The report also reveals important weaknesses in the Coalition’s defence of its plan to deploy nuclear energy across Australia, if elected. In particular, the idea of cheap, factory-built nuclear reactors is very likely a mirage.
A divisive inquiry
In October last year, a House of Representatives select committee was formed to investigate the deployment of nuclear energy in Australia.
Chaired by Labor MP Dan Repacholi, it has so far involved 19 public hearings and 858 written submissions from nuclear energy companies and experts, government agencies, scientists, Indigenous groups and others. Evidence I gave to a hearing was quoted in the interim report.
The committee’s final report is due by April 30 this year. It tabled an interim report late on Tuesday, focused on the timeframes and costs involved. These issues dominated evidence presented to the inquiry.
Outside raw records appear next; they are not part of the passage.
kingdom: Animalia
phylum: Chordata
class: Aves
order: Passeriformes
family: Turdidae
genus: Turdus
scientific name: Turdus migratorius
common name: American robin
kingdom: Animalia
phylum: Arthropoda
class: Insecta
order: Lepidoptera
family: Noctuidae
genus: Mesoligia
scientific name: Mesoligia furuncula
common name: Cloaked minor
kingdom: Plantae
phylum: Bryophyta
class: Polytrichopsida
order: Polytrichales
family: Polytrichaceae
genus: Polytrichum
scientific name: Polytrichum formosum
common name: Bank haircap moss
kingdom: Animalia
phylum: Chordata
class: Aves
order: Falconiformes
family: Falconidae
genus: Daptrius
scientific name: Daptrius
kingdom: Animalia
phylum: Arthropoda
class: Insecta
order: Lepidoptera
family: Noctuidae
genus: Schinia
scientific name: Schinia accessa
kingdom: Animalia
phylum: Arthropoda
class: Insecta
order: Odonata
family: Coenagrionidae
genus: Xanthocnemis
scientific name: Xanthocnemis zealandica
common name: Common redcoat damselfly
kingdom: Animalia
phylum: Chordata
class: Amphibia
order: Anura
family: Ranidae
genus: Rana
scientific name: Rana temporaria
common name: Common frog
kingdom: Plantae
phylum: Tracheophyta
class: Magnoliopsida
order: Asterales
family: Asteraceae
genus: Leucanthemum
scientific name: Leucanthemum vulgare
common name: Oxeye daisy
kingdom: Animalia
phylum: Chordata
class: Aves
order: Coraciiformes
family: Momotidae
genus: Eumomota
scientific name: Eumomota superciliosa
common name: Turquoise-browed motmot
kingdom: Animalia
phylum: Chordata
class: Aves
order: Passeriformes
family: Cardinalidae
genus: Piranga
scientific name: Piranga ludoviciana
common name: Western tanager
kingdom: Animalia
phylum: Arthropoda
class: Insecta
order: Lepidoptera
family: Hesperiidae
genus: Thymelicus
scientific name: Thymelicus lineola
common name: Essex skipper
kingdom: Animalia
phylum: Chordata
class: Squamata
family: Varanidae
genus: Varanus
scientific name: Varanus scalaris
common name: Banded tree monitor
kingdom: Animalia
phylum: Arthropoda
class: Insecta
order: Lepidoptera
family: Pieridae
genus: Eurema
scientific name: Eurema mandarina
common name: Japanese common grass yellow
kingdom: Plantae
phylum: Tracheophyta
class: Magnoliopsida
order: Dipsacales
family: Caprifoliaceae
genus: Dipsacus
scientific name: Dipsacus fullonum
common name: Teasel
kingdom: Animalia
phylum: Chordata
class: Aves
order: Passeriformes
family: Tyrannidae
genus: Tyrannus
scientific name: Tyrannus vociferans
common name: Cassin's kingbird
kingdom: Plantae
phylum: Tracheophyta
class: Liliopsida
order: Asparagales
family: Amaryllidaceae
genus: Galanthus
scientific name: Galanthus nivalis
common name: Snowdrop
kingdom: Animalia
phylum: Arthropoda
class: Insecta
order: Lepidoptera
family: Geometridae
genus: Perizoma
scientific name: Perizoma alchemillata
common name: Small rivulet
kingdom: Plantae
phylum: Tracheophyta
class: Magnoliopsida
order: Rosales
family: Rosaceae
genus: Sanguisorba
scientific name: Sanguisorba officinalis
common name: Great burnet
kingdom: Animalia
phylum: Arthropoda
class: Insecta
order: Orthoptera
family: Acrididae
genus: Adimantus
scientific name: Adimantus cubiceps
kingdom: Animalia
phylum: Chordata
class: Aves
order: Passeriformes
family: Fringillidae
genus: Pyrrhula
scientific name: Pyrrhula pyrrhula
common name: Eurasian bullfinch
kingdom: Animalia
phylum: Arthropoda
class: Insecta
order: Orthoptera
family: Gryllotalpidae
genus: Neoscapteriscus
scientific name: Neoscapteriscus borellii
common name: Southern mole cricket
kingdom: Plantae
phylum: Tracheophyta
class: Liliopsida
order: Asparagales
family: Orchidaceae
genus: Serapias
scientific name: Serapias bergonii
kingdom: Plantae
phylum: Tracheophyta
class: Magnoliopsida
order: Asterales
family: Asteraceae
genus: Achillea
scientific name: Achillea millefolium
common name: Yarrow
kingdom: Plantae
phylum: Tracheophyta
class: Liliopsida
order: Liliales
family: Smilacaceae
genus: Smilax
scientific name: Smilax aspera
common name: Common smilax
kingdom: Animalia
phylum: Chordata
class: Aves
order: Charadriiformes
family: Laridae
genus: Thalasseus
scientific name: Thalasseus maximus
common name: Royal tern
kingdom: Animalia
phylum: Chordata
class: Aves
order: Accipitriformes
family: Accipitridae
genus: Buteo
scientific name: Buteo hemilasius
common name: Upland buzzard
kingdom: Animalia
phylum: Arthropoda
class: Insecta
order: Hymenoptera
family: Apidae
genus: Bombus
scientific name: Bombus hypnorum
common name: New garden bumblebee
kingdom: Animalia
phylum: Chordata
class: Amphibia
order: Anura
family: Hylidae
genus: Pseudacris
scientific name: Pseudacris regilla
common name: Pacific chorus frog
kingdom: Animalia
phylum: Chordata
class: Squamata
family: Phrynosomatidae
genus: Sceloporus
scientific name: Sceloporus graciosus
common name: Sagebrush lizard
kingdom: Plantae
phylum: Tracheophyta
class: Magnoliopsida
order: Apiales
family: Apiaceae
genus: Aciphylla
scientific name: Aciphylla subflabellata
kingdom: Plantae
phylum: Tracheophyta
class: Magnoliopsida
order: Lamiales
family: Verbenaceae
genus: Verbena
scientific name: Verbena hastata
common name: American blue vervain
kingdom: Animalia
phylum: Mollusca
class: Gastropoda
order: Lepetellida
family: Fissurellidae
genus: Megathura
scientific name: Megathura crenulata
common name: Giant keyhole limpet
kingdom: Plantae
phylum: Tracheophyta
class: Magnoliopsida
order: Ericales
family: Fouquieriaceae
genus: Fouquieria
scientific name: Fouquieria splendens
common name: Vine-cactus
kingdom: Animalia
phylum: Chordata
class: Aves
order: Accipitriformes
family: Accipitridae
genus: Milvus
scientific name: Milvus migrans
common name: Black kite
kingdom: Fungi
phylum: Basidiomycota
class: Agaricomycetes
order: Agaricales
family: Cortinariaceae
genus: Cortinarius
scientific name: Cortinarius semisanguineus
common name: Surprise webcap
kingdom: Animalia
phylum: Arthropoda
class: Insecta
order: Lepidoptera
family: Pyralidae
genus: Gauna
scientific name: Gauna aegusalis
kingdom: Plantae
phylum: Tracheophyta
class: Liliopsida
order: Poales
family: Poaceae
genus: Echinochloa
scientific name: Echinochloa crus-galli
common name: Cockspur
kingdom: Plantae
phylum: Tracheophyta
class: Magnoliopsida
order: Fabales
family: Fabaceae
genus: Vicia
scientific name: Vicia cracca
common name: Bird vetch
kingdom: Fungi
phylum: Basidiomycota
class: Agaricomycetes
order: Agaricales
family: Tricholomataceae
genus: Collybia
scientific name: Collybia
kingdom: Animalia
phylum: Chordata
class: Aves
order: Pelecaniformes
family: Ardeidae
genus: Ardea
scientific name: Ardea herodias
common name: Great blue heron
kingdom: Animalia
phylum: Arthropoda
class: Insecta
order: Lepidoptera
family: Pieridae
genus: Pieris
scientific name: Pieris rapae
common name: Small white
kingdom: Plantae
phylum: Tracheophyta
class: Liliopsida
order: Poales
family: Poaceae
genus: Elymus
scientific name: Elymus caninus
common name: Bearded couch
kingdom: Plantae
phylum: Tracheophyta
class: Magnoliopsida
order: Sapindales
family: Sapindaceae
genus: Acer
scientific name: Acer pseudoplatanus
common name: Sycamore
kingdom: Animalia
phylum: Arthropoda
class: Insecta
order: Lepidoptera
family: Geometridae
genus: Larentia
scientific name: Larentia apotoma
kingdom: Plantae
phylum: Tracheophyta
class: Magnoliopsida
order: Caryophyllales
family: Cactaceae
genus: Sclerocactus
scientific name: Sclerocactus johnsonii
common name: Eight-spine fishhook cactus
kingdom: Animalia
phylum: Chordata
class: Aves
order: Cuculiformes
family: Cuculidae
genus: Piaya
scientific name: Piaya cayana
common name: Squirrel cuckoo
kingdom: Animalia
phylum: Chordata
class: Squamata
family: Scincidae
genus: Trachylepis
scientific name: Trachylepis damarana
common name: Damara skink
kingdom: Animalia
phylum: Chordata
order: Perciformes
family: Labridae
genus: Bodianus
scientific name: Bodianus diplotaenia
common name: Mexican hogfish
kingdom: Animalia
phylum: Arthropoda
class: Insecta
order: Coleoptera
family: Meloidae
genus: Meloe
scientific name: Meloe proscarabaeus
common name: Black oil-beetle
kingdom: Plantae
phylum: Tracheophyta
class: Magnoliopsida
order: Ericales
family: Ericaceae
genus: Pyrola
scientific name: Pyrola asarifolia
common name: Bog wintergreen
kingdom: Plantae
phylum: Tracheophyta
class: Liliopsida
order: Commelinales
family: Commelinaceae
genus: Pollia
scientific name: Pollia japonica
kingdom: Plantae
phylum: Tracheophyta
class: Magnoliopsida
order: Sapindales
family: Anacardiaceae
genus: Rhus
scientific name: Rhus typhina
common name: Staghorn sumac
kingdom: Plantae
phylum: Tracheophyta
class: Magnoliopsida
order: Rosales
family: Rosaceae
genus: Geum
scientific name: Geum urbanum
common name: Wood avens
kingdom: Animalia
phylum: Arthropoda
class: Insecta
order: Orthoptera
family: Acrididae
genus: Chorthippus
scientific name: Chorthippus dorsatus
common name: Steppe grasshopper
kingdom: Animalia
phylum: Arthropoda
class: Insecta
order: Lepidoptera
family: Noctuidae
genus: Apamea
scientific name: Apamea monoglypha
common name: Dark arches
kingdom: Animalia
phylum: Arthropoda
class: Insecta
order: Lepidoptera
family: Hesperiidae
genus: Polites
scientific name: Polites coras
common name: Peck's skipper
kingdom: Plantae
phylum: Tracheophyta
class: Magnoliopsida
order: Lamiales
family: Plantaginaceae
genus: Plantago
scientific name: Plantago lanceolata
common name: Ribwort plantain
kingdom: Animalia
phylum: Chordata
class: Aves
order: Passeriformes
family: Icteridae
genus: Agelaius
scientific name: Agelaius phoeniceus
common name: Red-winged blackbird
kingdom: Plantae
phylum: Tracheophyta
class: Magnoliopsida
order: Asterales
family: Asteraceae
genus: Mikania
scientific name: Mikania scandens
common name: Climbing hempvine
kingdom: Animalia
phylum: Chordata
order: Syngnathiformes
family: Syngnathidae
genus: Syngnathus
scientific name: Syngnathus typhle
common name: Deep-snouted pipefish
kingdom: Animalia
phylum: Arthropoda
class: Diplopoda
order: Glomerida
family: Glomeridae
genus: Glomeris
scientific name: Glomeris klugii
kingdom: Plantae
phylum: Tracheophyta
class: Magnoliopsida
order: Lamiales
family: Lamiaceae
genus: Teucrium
The findings of the interim report were endorsed by the committee’s Labor and independent members, but rejected by Coalition members.
What did the report find on cost?
The report said evidence presented so far showed the deployment of nuclear power generation in Australia “is currently not a viable investment of taxpayer money”.
Nuclear energy was shown to be more expensive than the alternatives. These include a power grid consistent with current projections: one dominated by renewable energy and backed up by a combination of battery storage and a limited number of gas peaking plants…………………………..
What about the timing of nuclear?
On the matter of when nuclear energy in Australia would be up and running, the committee found “significant challenges” in achieving this before the mid-2040s.
This is consistent with findings from the CSIRO that nuclear power would take at least 15 years to deploy in Australia. But is it at odds with Coalition claims that the first two plants would be operating by 2035 and 2037 respectively.
The mid-2040s is well beyond the lifetime of Australia’s existing coal-fired power stations. This raises questions about how the Coalition would ensure reliable electricity supplies after coal plants close. It also raises questions over how Australia would meet its global emissions-reduction obligations.
Recent experience in other developed countries suggests the committee’s timeframe estimates are highly conservative.
Take, for example, a 1.6GW reactor at Flamanville, France. The project, originally scheduled to be completed in 2012, was not connected to the grid until 2024. Costs blew out from an original estimate of A$5.5 billion to $22 billion.
The builder, Électricité de France (EDF), was pushed to the edge of bankruptcy. The French government was forced to nationalise the company, reversing an earlier decision to privatise it…………………………………………………………………..
Looking ahead
Undoubtedly, existing nuclear power plants will play a continued role in the global energy transition.
But starting a nuclear power industry from scratch in Australia is a nonsensical idea for many reasons – not least because it is too expensive and will take too long.
In the context of the coming federal election, the nuclear policy is arguably a red herring – one designed to distract voters from a Coalition policy program that slows the transition to renewables and drags out the life of dirty and unreliable coal-fired power.